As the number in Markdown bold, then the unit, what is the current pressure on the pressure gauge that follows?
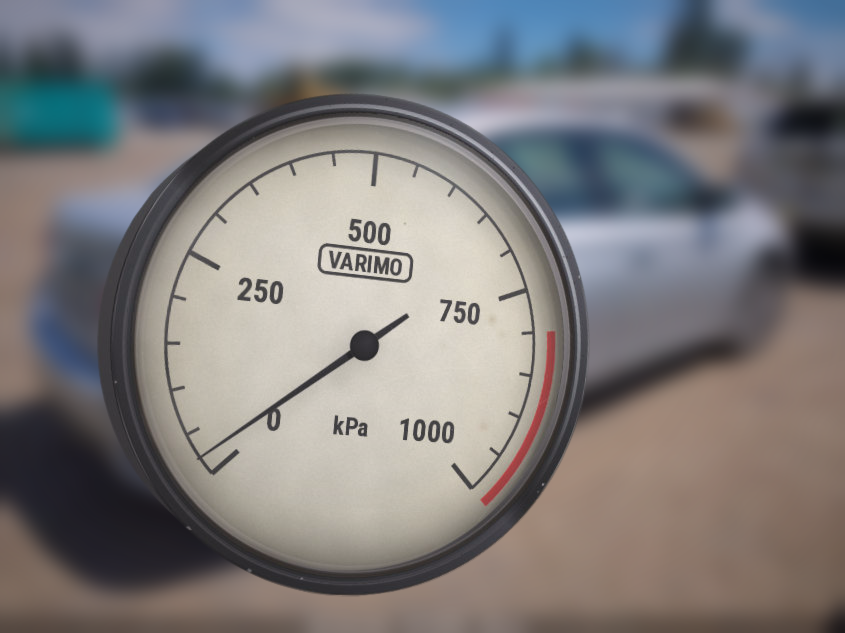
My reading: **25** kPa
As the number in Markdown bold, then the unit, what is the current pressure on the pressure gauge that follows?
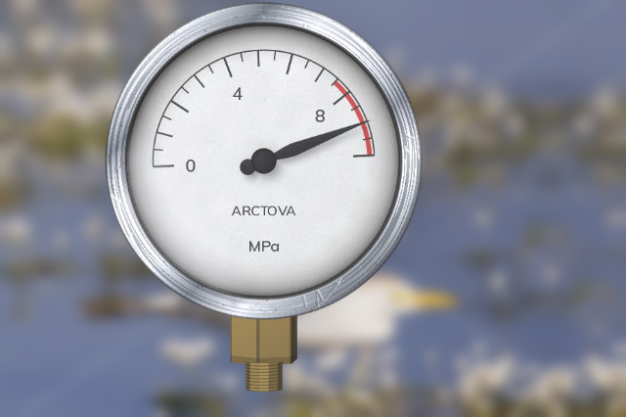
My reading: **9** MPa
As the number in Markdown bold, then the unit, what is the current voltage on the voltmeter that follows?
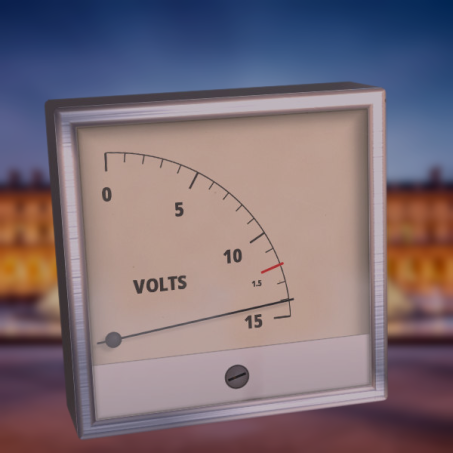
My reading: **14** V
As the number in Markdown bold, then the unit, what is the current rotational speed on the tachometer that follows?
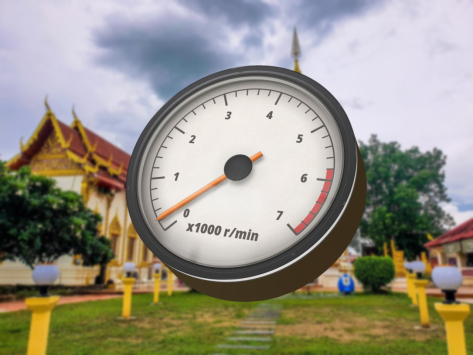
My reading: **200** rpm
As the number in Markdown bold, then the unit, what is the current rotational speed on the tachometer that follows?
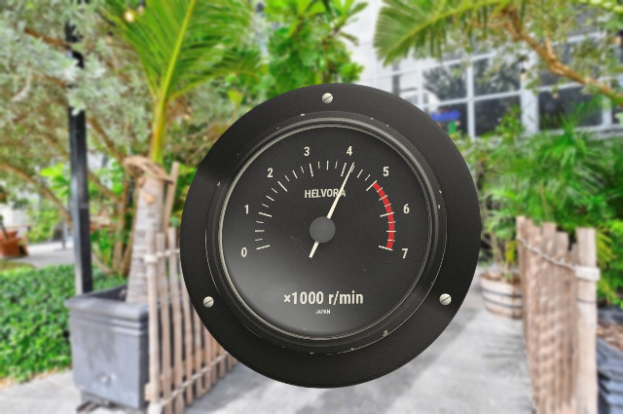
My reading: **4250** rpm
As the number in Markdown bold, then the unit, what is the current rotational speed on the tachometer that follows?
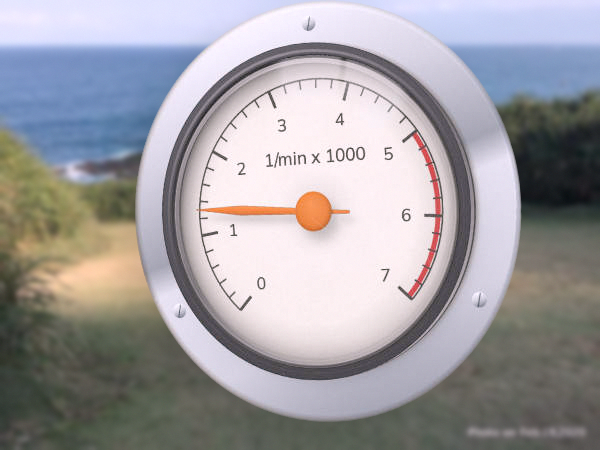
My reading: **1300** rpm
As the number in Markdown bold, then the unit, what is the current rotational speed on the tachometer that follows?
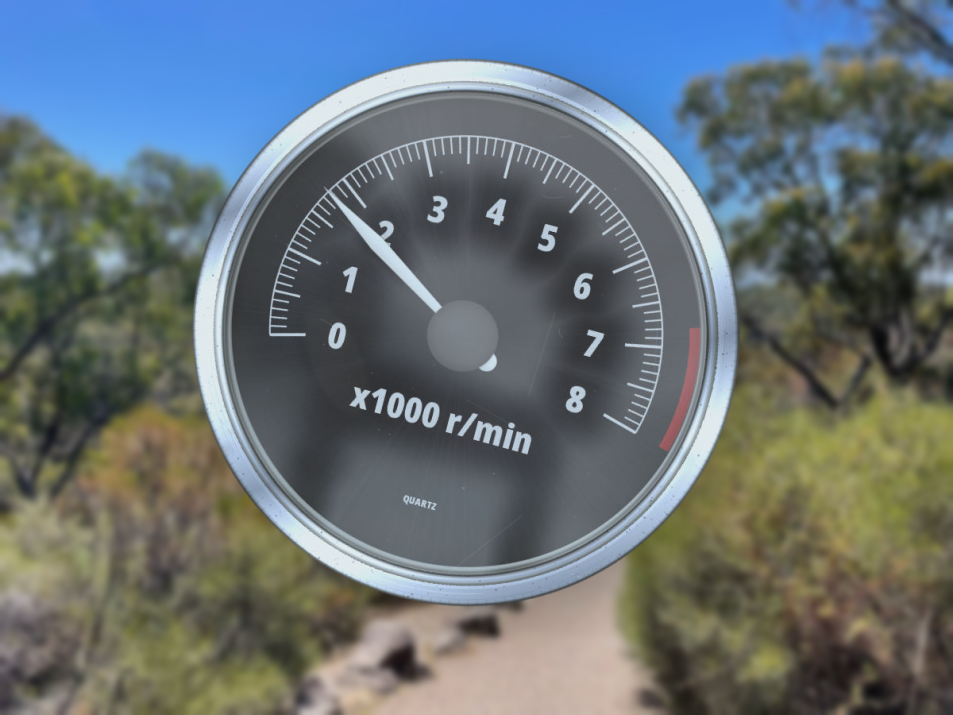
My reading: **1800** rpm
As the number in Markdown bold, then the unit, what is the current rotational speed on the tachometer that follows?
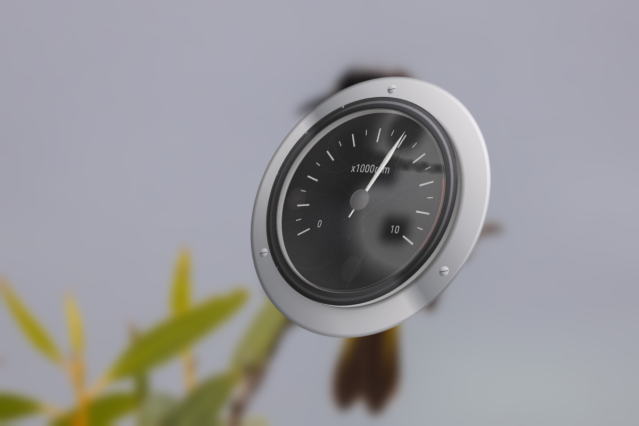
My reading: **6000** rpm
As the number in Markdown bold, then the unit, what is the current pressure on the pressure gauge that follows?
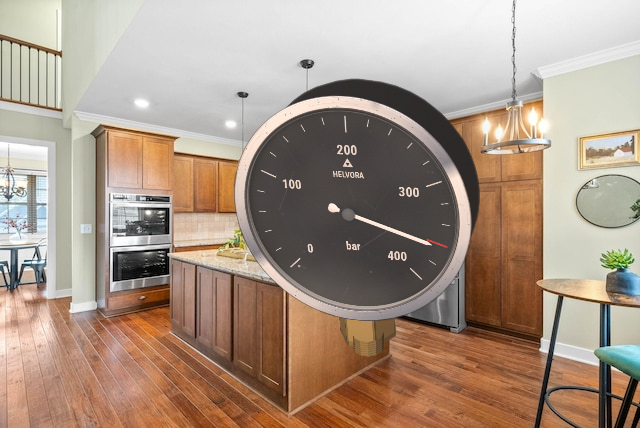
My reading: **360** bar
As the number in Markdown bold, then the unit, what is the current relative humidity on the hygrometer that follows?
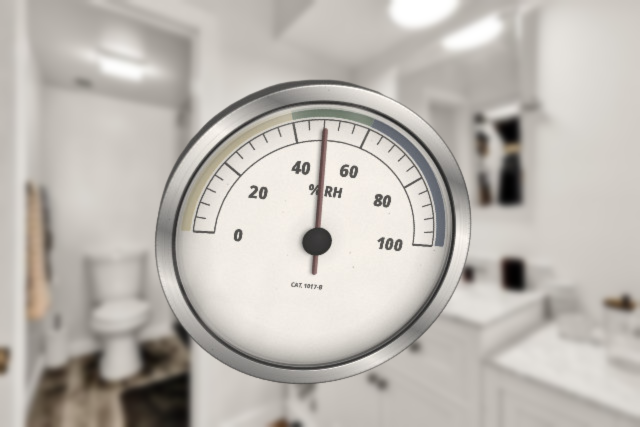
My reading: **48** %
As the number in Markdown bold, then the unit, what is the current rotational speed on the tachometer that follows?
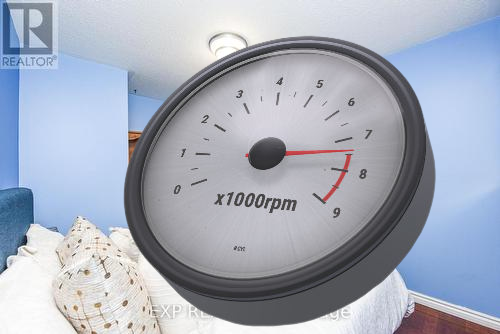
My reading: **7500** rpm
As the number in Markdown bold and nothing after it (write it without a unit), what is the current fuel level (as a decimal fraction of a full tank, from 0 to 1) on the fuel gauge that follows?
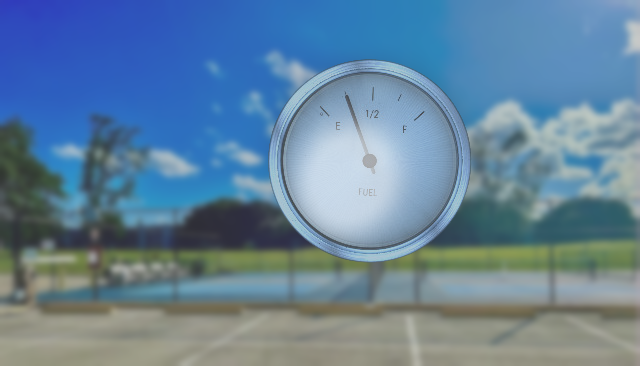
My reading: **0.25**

■ ■ ■

__EXERCISE__. Pull out every line in the items above that contains the word "reading", and list those lines in their original order.

__SOLUTION__.
My reading: **25** kPa
My reading: **9** MPa
My reading: **14** V
My reading: **200** rpm
My reading: **4250** rpm
My reading: **1300** rpm
My reading: **1800** rpm
My reading: **6000** rpm
My reading: **360** bar
My reading: **48** %
My reading: **7500** rpm
My reading: **0.25**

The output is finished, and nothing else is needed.